Sister Jeanne Anne was described as a gracious, vibrant woman whose joy in living overflowed into her every action. A Sister of St. Joseph to the core of her being, she gave the full expression of her many gifts to bring God’s unifying, reconciling love to all whom she met.
She maintained a fondness for the Islands, its people, culture and natural beauty, returning for special events as long as she was physically able. She infused warmth, wisdom, humor and love into every endeavor.
Sister Kathleen Marie Shields
Leading a golden era of religious ed
Sister Kathleen Marie Shields, 1926-2011, the ebullient Sister of St. Joseph of Carondelet, led a golden era of religious education in the Diocese of Honolulu from 1982 until 2003.
She once described her teaching philosophy to the Hawaii Catholic Herald. Creativity and joyful enthusiasm must be marks of every catechist, she said. Classes cannot be dull and dead.
“Children need to learn that by experience,” Sister Kathleen Marie said. “They may not remember everything you taught, but they will remember you.”
Hawaii remembers Sister Kathleen as a woman of passionate faith and buoyant personality who left an indelible mark on the church in Hawaii.
Her baptismal name was Marie Theresa. When she joined the Sisters of St. Joseph right after high school, she took the religious name of Kathleen Marie and kept it for the rest of her life.
She came to the islands in the fall of 1982 after many years training and supervising religion teachers in dioceses across the country. She also taught catechetical sessions in colleges and seminaries and authored or co-authored several books on religious education.
In Hawaii she was attracted by the “marvelous signs of vitality in the church.”

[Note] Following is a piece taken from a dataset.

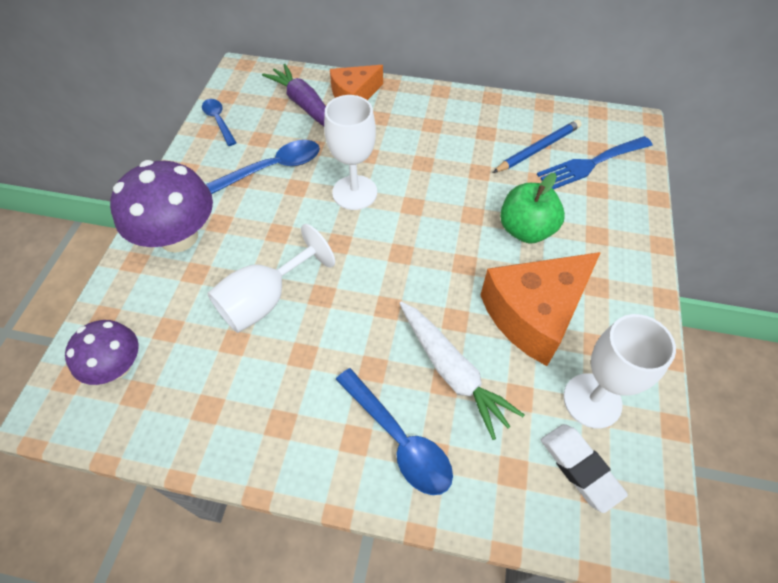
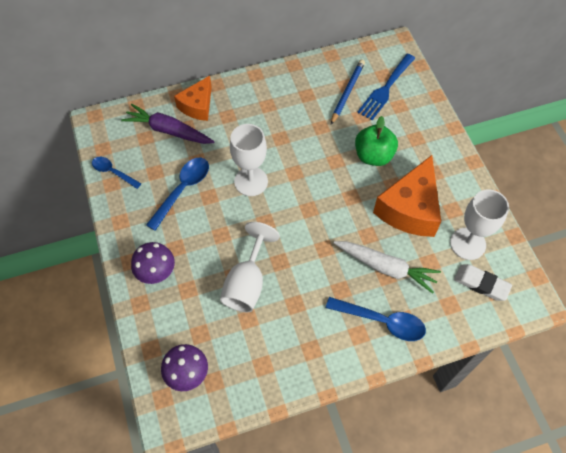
camera: 30 degrees left, 5 degrees up
purple mushroom [110,160,213,253] -> purple mushroom [131,242,175,284], size x0.61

Among her Hawaii accomplishments, she helped the bishop initiate a new two-year parish-based Confirmation program of education, maturing spirituality and service; she hired a consultant for religious special education to work with persons with disabilities; and she produced and helped host a diocesan radio show which aired live 112 times over two years.
She also helped write a diocesan guide to Catholic sex education; expanded and modernized her department’s media library; wrote, and later updated, a 100-page religious diocesan education curriculum titled “Children of God”; and organized the two-week Oahu Catechetical and Pastoral Institute, which offered nearly 40 classes in Scripture, church history, spirituality, morality, catechetics, liturgy and social ministry.
Near the end of her Hawaii tenure the diocese had 72 parish coordinators, 931 parish catechists, 232 volunteer youth leaders, 8,034 elementary level students and 2,223 high school students.